The other writer that further heightened my senses and awareness of African literature was the outspoken and eloquent Nigerian Wole Soyinka. I had read Soyinka’s satirical plays and essays that taunted, prodded and questioned everything from corrupt governance on the African continent to the “brain drain” that exported African professional know how and intelligence to Europe and the United States.
A colleague and good friend of Soyinka’s, linguist Olasope Oyelaran knew Soyinka from their days on the faculty at the University of Ife in Nigeria. Oyelaran was on the faculty at Winston-Salem State University and somehow managed to convince cross-town Wake Forest University (the school responsible for Soyinka’s visit to Winston-Salem in 1999) and Soyinka of the need to pay a visit to WSSU. I was not very hopeful that many of the students had heard or read Soyinka’s work. Needless to say, I was shocked when I heard one of Oyelaran’s English department peers admit that he had never heard of Soyinka: “Who is that?” This fellow was not the least embarrassed.

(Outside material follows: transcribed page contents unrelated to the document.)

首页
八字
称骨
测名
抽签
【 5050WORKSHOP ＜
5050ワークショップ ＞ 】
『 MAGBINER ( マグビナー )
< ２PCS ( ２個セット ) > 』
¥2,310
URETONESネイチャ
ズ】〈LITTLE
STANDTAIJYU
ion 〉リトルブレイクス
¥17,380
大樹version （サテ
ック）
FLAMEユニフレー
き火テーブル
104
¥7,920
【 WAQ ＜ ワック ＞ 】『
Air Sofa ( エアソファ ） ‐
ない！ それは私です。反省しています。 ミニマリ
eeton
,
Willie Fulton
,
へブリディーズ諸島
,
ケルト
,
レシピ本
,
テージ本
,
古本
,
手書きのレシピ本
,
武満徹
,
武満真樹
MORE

Never mind that Soyinka was awarded the prestigious Nobel Laureate in Literature in 1986. For the sake of preserving his credibility as an academic, I told him not to mention this aforementioned daftness out of doors or in any remote, quiet setting for that matter.

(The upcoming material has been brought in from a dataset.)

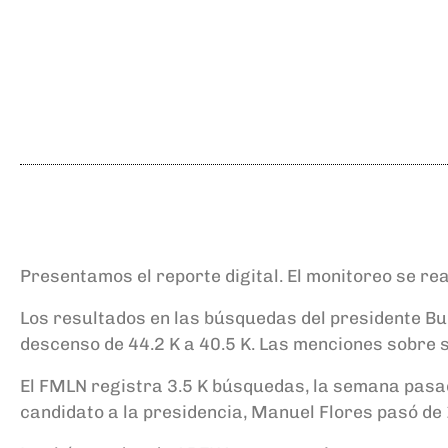
Presentamos el reporte digital. El monitoreo se rea
Los resultados en las búsquedas del presidente 
descenso de 44.2 K a 40.5 K. Las menciones sobre s
El FMLN registra 3.5 K búsquedas, la semana pasad
candidato a la presidencia, Manuel Flores pasó d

When Soyinka settled into the heart of his message—amidst a backdrop of talkative, nodding, dozing students—I and other faculty/staff members that had been inspired by his genius, became almost giddy with a particular sort of intellectual delight. When he peered over his glasses and began speaking in his sonorous tenor, the controversy making the rounds in barbershops, churches, street corners and in the popular press centered on a word—niggardly. A D.C. city government official David Howard (who happens to be white) resigned from his post after he was said to have offended two colleagues (who happened to be black) by saying he would have to be niggardly with his agency’s budget. Of course the word, though not popularly used in everyday American English, has no racial connotation but means miserly or stingy. Soyinka said that the very fact that a public official resigned due to the use of the word niggardly was “terrorism by the ignorant, intellectual abdication by the knowledgeable”. He later reminded the gathered audience that Chaucer uses the term in his Canterbury Tales. Bravo Wole! Bravo Soyinko!

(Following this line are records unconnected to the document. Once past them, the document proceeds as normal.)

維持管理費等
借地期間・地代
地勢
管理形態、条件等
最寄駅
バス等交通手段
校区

The Vanity Fair July 2007 special issue on Africa contains a wonderful article on African writers, and more specifically a new breed of young African writers, entitled The Continental Shelf. A few of the older writers mentioned by authors Elissa Schapel and Rob Spillman are Achebe, Nurrudin Farah, wa Thiongo, Nadine Gordimer and Soyinka. Some of the young lions on the African literary scene these days are Nigerian, Chimamanda Ngozi Adichie; Ugandan, Dorren Baingana; Sierra Leonean, Aminata Forna and Nigerian, Helon Habila. Adichie has taken the book industry by storm and is very popular in the American and European markets. Adichie’s moving Purple Hibiscus won the Commonwealth Writer’s Prize for First Book in 2003. Her most recent tome Half of a Yellow Sun takes the reader back to Nigeria’s Biafran War and may very well entrance younger, hip hop generation, non reading youth to consider reading and buying books by African writers. Maybe…hopefully that will occur.